6.    Das Unfallfahrzeug vom Enkplatz gehört zu den ältesten Fahrzeugserien bei der Wiener U-Bahn. Trifft es zu, dass die Eisenbahnaufsichtsbehörde des Verkehrsministeriums gerade für diese alte Fahrzeugserie eine Ausnahmegenehmigung erteilt hat, der zufolge die ohnehin schon sehr großzügigen Prüffristen in der Straßenbahnverordnung von 500.000 km (bzw. 8 Jahre) von den Wiener Linien sogar noch auf 750.000 km (bzw. 8 Jahre) hinaufgesetzt werden dürfen?
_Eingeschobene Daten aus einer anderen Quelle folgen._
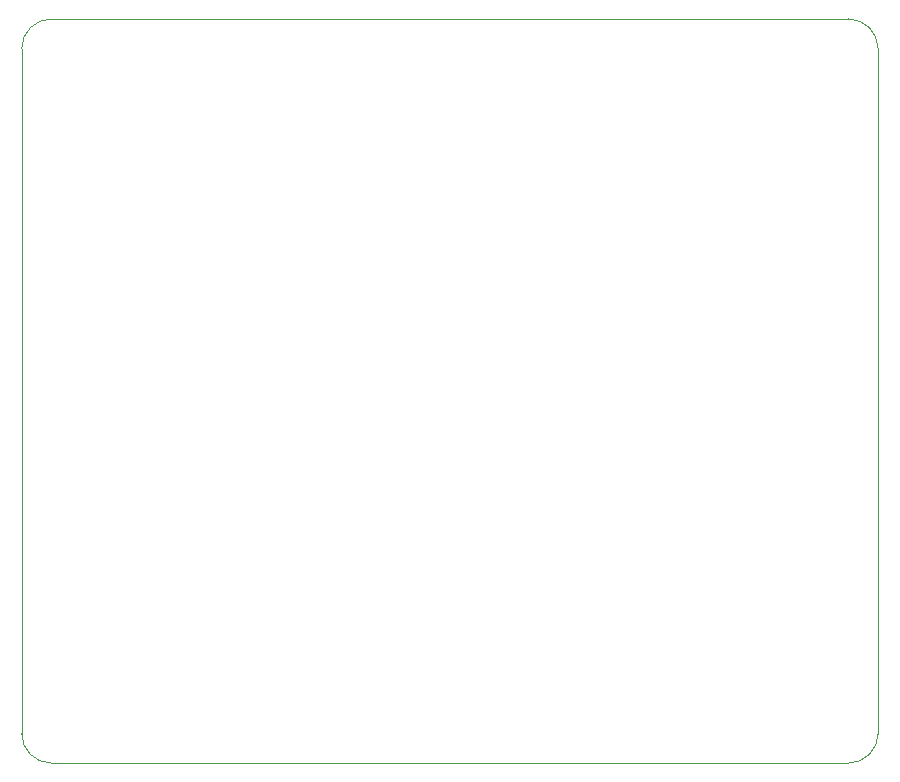
<source format=gm1>
G04 #@! TF.GenerationSoftware,KiCad,Pcbnew,(5.1.5)-3*
G04 #@! TF.CreationDate,2020-11-02T17:07:13+01:00*
G04 #@! TF.ProjectId,Heat Controller,48656174-2043-46f6-9e74-726f6c6c6572,rev?*
G04 #@! TF.SameCoordinates,Original*
G04 #@! TF.FileFunction,Profile,NP*
%FSLAX46Y46*%
G04 Gerber Fmt 4.6, Leading zero omitted, Abs format (unit mm)*
G04 Created by KiCad (PCBNEW (5.1.5)-3) date 2020-11-02 17:07:13*
%MOMM*%
%LPD*%
G04 APERTURE LIST*
%ADD10C,0.050000*%
G04 APERTURE END LIST*
D10*
X178250000Y-135500000D02*
X110750000Y-135500000D01*
X108250000Y-75000000D02*
X108250000Y-133000000D01*
X178250000Y-72500000D02*
X110750000Y-72500000D01*
X180750000Y-133000000D02*
X180750000Y-75000000D01*
X180750000Y-133000000D02*
G75*
G02X178250000Y-135500000I-2500000J0D01*
G01*
X178250000Y-72500000D02*
G75*
G02X180750000Y-75000000I0J-2500000D01*
G01*
X108250000Y-75000000D02*
G75*
G02X110750000Y-72500000I2500000J0D01*
G01*
X110750000Y-135500000D02*
G75*
G02X108250000Y-133000000I0J2500000D01*
G01*
M02*

</source>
Halten Sie diese Ausnahmegenehmigung nach dem Unfallereignis am Enkplatz noch für vertretbar?

 

7.    Welche Maßnahmen werden Sie anordnen, um die erteilte Ausnahmegenehmigung für die Hinaufsetzung der Prüffristen von 500.000 km (bzw. 8 Jahre) auf 750.000 km (bzw. 8 Jahre) zu überprüfen und aufzuheben?

 

8.    Gibt es noch weitere Straßenbahnfahrzeuge oder U-Bahnfahrzeuge der Wiener Linien, für die die Eisenbahnaufsichtsbehörde des Verkehrsministeriums die ohnehin schon sehr großzügigen Prüffristen in der Straßenbahnverordnung von 500.000 km (bzw. 8 Jahre) noch weiter hinaufgesetzt hat? Falls dies zutrifft, waren auch diese Straßenbahn­fahrzeuge und U-Bahnfahrzeuge in den letzten Jahren in Unfallereignisse verwickelt, bei denen Fahrgäste eingeklemmt, mitgeschleift oder verletzt wurden?

 

9.    Durch die regelmäßigen Unfallereignisse mit Straßenbahnen und U-Bahnen ist wohl eindeutig nachgewiesen, dass die derzeitigen Prüffristen in der Straßenbahnverordnung nicht ausreichend sind. Welche Maßnahmen werden Sie anordnen, um die großzügigen Prüffristen in der Straßenbahnverordnung von 500.000 km (bzw. 8 Jahre) zu überprüfen und realistische Prüffristen festzulegen?

 

10.  Nach dem Unfallereignis am Enkplatz haben die Wiener Linien in einer Medienoffensive verkündet, dass mehrere tausend Türen (von allen anderen U-Bahnzügen) einer technischen Kontrolle unterzogen und auf ihre korrekte Schließweise hin überprüft werden sollen. Das wirkt beinahe wie ein Eingeständnis, dass die bisherigen Prüfungen entweder gar nicht oder nicht in ausreichendem Umfang durchgeführt wurden. Welche Konsequenzen (insbesondere hinsichtlich einer Anpassung der Straßenbahnverordnung) werden Sie aus diesem Eingeständnis ziehen?

 

11.  Bisher wurden immer wieder MitarbeiterInnen des Fahrpersonals nach Unfallereignissen angeklagt (fahrlässige Körperverletzung, fahrlässige Tötung). Auch nach dem Unfallereignis am Enkplatz wurde sofort der U-Bahnfahrer beschuldigt. Nicht ausreichende Prüfungen und Kontrollen liegen jedoch nicht in der Verantwortung des Fahrpersonals, sondern Prüfungen und Kontrollen sind von der Geschäftsführung zu veranlassen und anzuordnen. Welche legistischen Maßnahmen sind beabsichtigt, um die Verantwortung der Unternehmensleitung für die Durchführung der Prüfungen klarzustellen?